I was on my way home from church and needed to stop at the market for a few essentials. How is it that we always need bread, milk, and eggs—it’s not like I make French toast every day. Anyway, as I approached the door to the market, there they were: hydrangeas arranged oh so beautifully to entice me. “You need me,” I could hear them call.

No, I thought, no, no. I have already surpassed my plant budget two times over this season. I will not buy another plant.

I passed Endless Summer in blue (lovely!) and Lace Caps in pink (charming!) and Limelight (such a refreshing green!). They tugged at my heart, but I resisted.

It was as though that hydrangea had a magnet in her flowers. Before I knew it…

I entered the store and bought what I needed. Then, as I was returning to my car, I spotted Midnight Salsa. It was as though that hydrangea had a magnet in her flowers. I had to touch her blooms. Before I knew it, she was in my cart and I was paying the ransom at the register.

I wondered how I’d explain yet another new plant to Marty. Oh, he wants me to be happy, but lately I have been out of control with my plant purchases. I drove into our driveway, stopped long enough to sneak the plant onto the front porch, and then put the car away in the garage.

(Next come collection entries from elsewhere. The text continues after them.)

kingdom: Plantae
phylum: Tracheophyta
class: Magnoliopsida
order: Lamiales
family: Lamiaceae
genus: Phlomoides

Marty greeted me in the kitchen and reached to put the milk and eggs in the fridge. He’s so happy to see groceries come into the house. I love plants; he loves food.

As I started to set the table for lunch, Marty passed through the room, dressed in his jeans and work shirt. “Are you going to tell me where you want that plant, or should I just dig the hole wherever there’s a space?” he said.

“Plant?” I asked. “What plant?”

“You know, the one you just put out on the porch. It’s a rose, isn’t it?”

“I’ll be right out,” I called, “just as soon as I change my clothes.”

I thank God for the blessing of a husband who understands my expensive obsession with plants (and all those deer repellent sprays!). He may not be able to tell a rose from a hydrangea—but he digs very good planting holes!